You could try looking at https://msdn.microsoft.com/en-us/windows/uwp/get-started/enable-your-device-for-development. It explains a little more of what you get with ‘developer mode’. That page is in english, but there is probably a mandarin version somewhere.
Here are some choice quotes from that webpage as of 2016-08-03:
By default, you can only install Universal Windows Platform (UWP) apps from the Windows Store. Changing these settings to use developer features can change the level of security of your device.
When you enable Developer Mode, you can enable a device for development, or just for sideloading.
Sideloading is installing and then running or testing an app that has not been certified by the Windows Store. For example, an app that is internal to your company only.
Developer mode lets you sideload apps, and also run apps from Visual Studio in debug mode.
If you intend on writing and testing app on the same PC (the most common scenario) you'll need to select Developer Mode.

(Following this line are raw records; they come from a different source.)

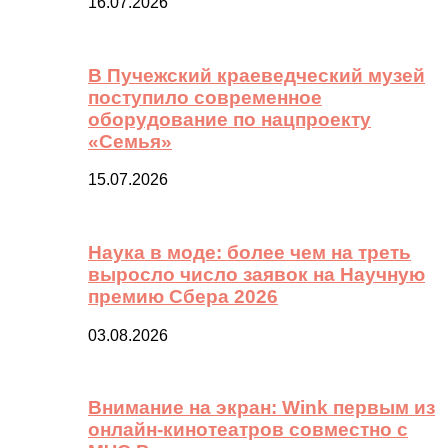
16.07.2026
В Пучежский краеведческий музей
поступило современное
оборудование по нацпроекту
«Семья»
15.07.2026
Наука в моде: более чем на треть
выросло число заявок на Научную
премию Сбера 2026
03.08.2026
Внимание на экран: Wink первым из
онлайн-кинотеатров совместно с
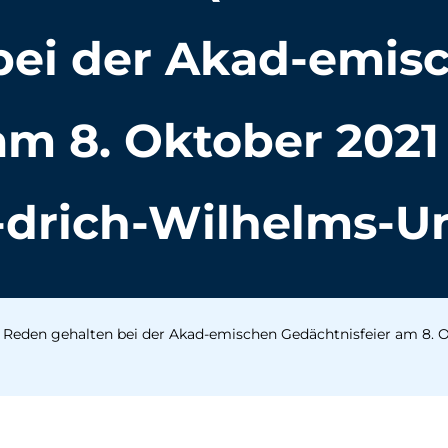
bei der Akad-emis
am 8. Oktober 2021 
-drich-Wilhelms-Un
. Reden gehalten bei der Akad-emischen Gedächtnisfeier am 8. O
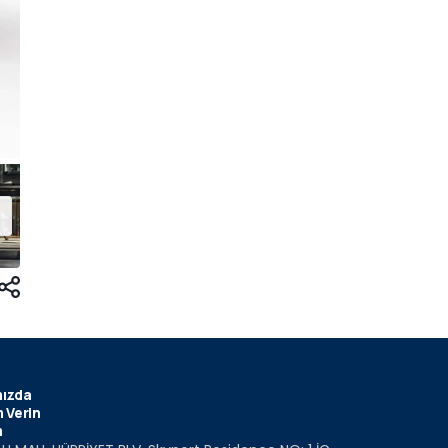
ızda
 Verin
m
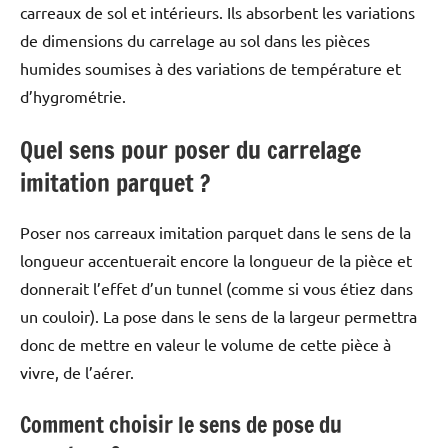
carreaux de sol et intérieurs. Ils absorbent les variations
de dimensions du carrelage au sol dans les pièces
humides soumises à des variations de température et
d’hygrométrie.
Quel sens pour poser du carrelage
imitation parquet ?
Poser nos carreaux imitation parquet dans le sens de la
longueur accentuerait encore la longueur de la pièce et
donnerait l’effet d’un tunnel (comme si vous étiez dans
un couloir). La pose dans le sens de la largeur permettra
donc de mettre en valeur le volume de cette pièce à
vivre, de l’aérer.
Comment choisir le sens de pose du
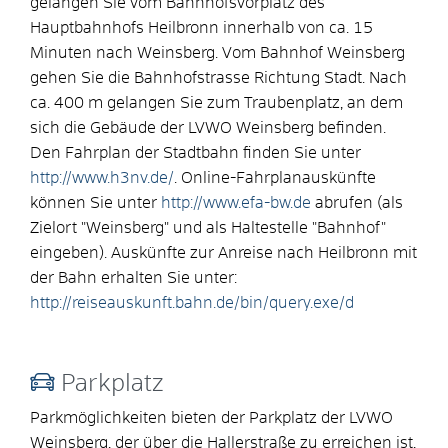
gelangen Sie vom Bahnhofsvorplatz des
Hauptbahnhofs Heilbronn innerhalb von ca. 15
Minuten nach Weinsberg. Vom Bahnhof Weinsberg
gehen Sie die Bahnhofstrasse Richtung Stadt. Nach
ca. 400 m gelangen Sie zum Traubenplatz, an dem
sich die Gebäude der LVWO Weinsberg befinden.
Den Fahrplan der Stadtbahn finden Sie unter
http://www.h3nv.de/
. Online-Fahrplanauskünfte
können Sie unter
http://www.efa-bw.de
abrufen (als
Zielort "Weinsberg" und als Haltestelle "Bahnhof"
eingeben). Auskünfte zur Anreise nach Heilbronn mit
der Bahn erhalten Sie unter:
http://reiseauskunft.bahn.de/bin/query.exe/d
Parkplatz
Parkmöglichkeiten bieten der Parkplatz der LVWO
Weinsberg, der über die Hallerstraße zu erreichen ist,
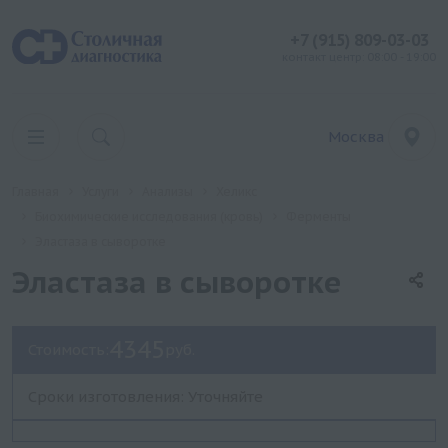
+7 (915) 809-03-03
контакт центр: 08:00 - 19:00
Москва
Главная
Услуги
Анализы
Хеликс
Биохимические исследования (кровь)
Ферменты
Эластаза в сыворотке
Эластаза в сыворотке
4345
Стоимость:
руб.
Сроки изготовления: Уточняйте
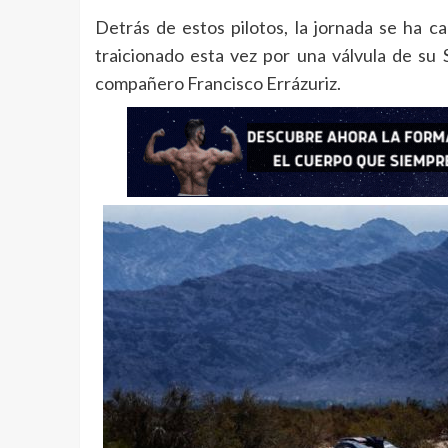
Detrás de estos pilotos, la jornada se ha c
traicionado esta vez por una válvula de su 
compañero Francisco Errázuriz.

Note If you sideload apps, you should still only install apps from trusted sources. When you install a sideloaded app that has not been certified by the Windows Store, you are agreeing that you have obtained all rights necessary to sideload the app and that you are solely responsible for any harm that results from installing and running the app.
In addition to sideloading, the Developer mode setting enables debugging and additional deployment options. It replaces the Windows 8.1 requirement for a developer license.
On the desktop device family:
Enable Developer mode to develop and debug apps in Visual Studio. As stated previously, you will be prompted in Visual Studio if Developer mode is not enabled.
On the mobile device family:
Enable developer mode to deploy apps from Visual Studio and debug them on the device.
So, depending on how you look at it, it isn't any more dangerous than the software you install and execute.